WHAT YOU HAVE TO DO:
Answer these questions from the passage about seeing snow.
(a) Which mountain pass did the writer visit as a child with the army family?
(b) What did the writer do in Pune in 2004?
(c) Where did the writer finally look through a window and see snow falling?

SUPPLIED TEXT:

However, I have seen snow already fallen and collected. For the first time as a
child with the army family in the early 80s to a mountain pass, the Nathula
Pass on a high altitude where huge amounts of snow covered everything in sight.
I saw collected snow once more at
a trek where my sister took me along to a glacier in the Garhwal himalayas. There was no snowfall at the time, our family first visited Kashmir as children on a summer trip. In all those years of the smoldering heat of
the 80s and 90s in New Delhi we were fed heaps of ice cream to make up for the
lack of snowfall around us by parents who grew up mixing fresh snow with milk
and sugar. But it never really made up for looking at the world around covered
in snow.
In all those years of the Delhi heat in summers, I ran to the freezer
and rubbed several pieces of ice on myself and the cold air of the freezer with
its door open made up for icy cold wind breath, it really felt my brain wanted
to extract out the moisture and wetness it should have felt through rain, air
and snow through my own self. In the
rooms of Delhi homes, when light rays shone in through windows they lit up
dancing dust particles, I looked at them very often and imagined maybe falling
snow would look like that.
I have looked through several window frames hoping
for snow to fall outside. In Delhi the
window opened to a road and the same set of trees and still weather.
In
Melbourne in 2001, the window brought colourful birds twittering and breeze and
sun.
In Pune in 2004 I sprayed off lots of fake snow through snow spray cans. In
Mumbai, the window opened to lots of air and sun and I kept sourcing
photographs of snow from Kashmir online.
In 2011, I finally visited Srinagar in Kashmir on my own and there was already fallen snow all around.
In 2016 I visited Kashmir again to seen fallen snow on its greens. But It’s only now that I ever looked through a window and saw snow falling outside of it, in the Indian hills in Himachal for a 3 day visit with my Kashmiri parents.

DATASET ENTRIES:
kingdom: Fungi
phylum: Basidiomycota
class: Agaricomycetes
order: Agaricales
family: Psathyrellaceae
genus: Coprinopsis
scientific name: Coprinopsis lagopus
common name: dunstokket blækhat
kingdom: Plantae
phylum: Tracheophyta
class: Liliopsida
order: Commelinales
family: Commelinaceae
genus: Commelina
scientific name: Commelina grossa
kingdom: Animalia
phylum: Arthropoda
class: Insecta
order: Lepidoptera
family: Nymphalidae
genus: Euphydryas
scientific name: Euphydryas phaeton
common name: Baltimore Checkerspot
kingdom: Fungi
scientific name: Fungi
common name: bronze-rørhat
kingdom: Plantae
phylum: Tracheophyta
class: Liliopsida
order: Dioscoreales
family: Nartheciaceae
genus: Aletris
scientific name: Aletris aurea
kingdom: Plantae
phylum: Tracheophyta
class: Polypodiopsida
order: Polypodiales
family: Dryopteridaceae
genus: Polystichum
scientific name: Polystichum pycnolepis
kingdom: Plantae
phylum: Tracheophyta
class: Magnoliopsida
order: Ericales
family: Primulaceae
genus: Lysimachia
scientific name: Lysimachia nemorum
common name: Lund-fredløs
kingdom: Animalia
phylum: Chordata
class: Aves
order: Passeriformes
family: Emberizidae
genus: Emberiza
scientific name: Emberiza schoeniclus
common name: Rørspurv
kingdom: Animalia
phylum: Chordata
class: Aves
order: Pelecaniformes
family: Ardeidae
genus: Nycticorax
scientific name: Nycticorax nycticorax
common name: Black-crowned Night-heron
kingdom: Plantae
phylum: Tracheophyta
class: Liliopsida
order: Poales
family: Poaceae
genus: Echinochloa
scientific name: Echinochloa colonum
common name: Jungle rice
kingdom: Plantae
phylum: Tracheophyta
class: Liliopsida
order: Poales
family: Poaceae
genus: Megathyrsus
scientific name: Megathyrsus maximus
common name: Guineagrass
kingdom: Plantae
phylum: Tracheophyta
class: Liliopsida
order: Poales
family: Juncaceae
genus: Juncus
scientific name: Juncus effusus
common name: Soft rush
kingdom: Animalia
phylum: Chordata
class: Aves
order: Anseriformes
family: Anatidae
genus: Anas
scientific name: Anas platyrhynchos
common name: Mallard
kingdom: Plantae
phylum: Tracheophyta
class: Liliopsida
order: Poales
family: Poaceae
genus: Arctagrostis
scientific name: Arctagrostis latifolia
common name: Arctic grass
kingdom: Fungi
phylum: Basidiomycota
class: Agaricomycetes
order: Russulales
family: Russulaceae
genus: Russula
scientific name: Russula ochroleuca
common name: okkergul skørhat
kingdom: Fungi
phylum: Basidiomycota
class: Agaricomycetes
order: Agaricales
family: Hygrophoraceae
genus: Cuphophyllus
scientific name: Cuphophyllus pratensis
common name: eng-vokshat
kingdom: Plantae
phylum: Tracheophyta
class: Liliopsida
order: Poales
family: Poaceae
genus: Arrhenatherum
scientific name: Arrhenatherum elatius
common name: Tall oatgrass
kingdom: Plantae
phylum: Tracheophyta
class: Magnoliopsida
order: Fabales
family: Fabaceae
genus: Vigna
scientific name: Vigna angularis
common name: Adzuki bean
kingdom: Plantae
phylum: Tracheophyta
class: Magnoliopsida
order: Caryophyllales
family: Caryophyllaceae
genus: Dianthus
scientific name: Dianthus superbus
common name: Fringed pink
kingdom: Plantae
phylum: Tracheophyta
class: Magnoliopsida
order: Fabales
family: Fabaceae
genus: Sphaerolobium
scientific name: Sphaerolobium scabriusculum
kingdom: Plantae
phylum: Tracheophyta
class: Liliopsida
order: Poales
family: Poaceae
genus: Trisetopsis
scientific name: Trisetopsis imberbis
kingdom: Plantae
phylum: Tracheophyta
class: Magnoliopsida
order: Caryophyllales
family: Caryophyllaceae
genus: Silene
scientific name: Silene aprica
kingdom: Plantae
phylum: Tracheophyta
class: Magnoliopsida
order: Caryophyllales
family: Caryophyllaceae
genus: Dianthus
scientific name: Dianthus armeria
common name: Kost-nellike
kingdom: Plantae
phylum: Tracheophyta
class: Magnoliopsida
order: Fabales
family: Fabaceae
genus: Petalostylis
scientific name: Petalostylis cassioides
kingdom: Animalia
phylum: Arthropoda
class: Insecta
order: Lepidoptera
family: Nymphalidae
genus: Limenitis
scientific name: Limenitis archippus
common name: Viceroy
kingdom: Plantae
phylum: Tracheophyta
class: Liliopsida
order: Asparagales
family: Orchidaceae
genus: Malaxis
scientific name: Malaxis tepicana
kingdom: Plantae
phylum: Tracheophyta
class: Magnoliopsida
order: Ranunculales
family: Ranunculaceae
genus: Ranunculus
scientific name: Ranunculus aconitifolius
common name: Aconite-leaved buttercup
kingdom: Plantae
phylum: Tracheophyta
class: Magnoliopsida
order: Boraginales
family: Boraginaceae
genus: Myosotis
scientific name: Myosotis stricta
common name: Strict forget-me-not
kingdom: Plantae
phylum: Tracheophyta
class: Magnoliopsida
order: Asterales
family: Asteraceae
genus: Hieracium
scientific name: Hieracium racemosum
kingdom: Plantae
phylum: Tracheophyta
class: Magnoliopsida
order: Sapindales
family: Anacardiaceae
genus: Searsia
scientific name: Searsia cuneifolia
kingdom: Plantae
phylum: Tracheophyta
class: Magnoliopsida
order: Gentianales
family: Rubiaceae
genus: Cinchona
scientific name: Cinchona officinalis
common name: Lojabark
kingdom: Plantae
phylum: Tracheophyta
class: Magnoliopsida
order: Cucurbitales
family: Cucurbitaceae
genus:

EXERCISE OUTPUT:
(a) The Nathula Pass.
(b) The writer sprayed lots of fake snow from snow spray cans.
(c) In the Indian hills in Himachal, on a 3-day visit with the writer's Kashmiri parents.